Mind the Gap: Measuring Generalization Performance Across Multiple Objectives
Matthias Feurer, Katharina Eggensperger, Edward Bergman, Florian Pfisterer, Bernd Bischl, Frank Hutter
TL;DR
Mind the Gap addresses how to measure generalization of multi-objective hyperparameter optimization beyond the validation set. It introduces optimistic and pessimistic Pareto fronts, defined via test-set dominance $\prec_{test}$ on the validation-derived front, and uses the resulting hypervolume gap as a robustness metric. The paper formalizes the evaluation protocol, demonstrates the existence of the approximation gap in experiments, and shows that these notions enable reliable comparisons between two MHPO algorithms.
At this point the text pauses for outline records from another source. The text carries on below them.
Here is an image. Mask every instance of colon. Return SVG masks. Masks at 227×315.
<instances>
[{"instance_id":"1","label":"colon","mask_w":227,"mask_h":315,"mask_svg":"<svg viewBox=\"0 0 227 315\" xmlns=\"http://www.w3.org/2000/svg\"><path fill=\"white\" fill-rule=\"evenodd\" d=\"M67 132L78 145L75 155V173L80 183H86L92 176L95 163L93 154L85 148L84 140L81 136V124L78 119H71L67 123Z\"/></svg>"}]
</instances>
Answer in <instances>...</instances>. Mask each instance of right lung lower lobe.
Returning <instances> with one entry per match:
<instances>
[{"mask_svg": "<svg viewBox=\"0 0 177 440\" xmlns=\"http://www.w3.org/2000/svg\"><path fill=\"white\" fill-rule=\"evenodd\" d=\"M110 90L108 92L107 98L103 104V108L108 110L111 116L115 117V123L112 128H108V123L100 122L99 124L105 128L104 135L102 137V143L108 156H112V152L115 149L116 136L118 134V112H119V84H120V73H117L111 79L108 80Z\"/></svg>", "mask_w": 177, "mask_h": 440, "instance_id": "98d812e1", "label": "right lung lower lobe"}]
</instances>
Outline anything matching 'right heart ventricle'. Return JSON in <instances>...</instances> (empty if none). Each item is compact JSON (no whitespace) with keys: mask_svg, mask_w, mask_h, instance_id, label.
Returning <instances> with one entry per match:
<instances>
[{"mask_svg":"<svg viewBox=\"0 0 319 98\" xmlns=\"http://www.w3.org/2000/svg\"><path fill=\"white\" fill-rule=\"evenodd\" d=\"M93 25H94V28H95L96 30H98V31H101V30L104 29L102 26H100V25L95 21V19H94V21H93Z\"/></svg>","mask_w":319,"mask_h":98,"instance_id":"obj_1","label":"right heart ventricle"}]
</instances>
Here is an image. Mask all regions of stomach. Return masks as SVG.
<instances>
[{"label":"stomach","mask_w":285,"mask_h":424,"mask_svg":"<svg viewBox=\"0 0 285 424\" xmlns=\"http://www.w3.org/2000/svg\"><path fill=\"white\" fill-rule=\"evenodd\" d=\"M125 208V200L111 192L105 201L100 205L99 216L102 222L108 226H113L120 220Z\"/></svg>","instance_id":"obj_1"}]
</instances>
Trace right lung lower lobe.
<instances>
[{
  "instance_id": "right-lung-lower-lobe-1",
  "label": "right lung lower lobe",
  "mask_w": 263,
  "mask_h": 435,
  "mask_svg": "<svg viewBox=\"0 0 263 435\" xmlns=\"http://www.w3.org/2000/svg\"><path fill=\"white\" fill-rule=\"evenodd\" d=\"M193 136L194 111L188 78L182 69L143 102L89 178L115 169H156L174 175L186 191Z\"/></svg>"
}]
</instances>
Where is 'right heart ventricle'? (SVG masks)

This framework provides a practical tool for robust multi-objective model selection and generalization assessment across domains such as NAS and AutoML.
Abstract
Modern machine learning models are often constructed taking into account multiple objectives, e.g., minimizing inference time while also maximizing accuracy. Multi-objective hyperparameter optimization (MHPO) algorithms return such candidate models, and the approximation of the Pareto front is used to assess their performance. In practice, we also want to measure generalization when moving from the validation to the test set. However, some of the models might no longer be Pareto-optimal which makes it unclear how to quantify the performance of the MHPO method when evaluated on the test set. To resolve this, we provide a novel evaluation protocol that allows measuring the generalization performance of MHPO methods and studying its capabilities for comparing two optimization experiments.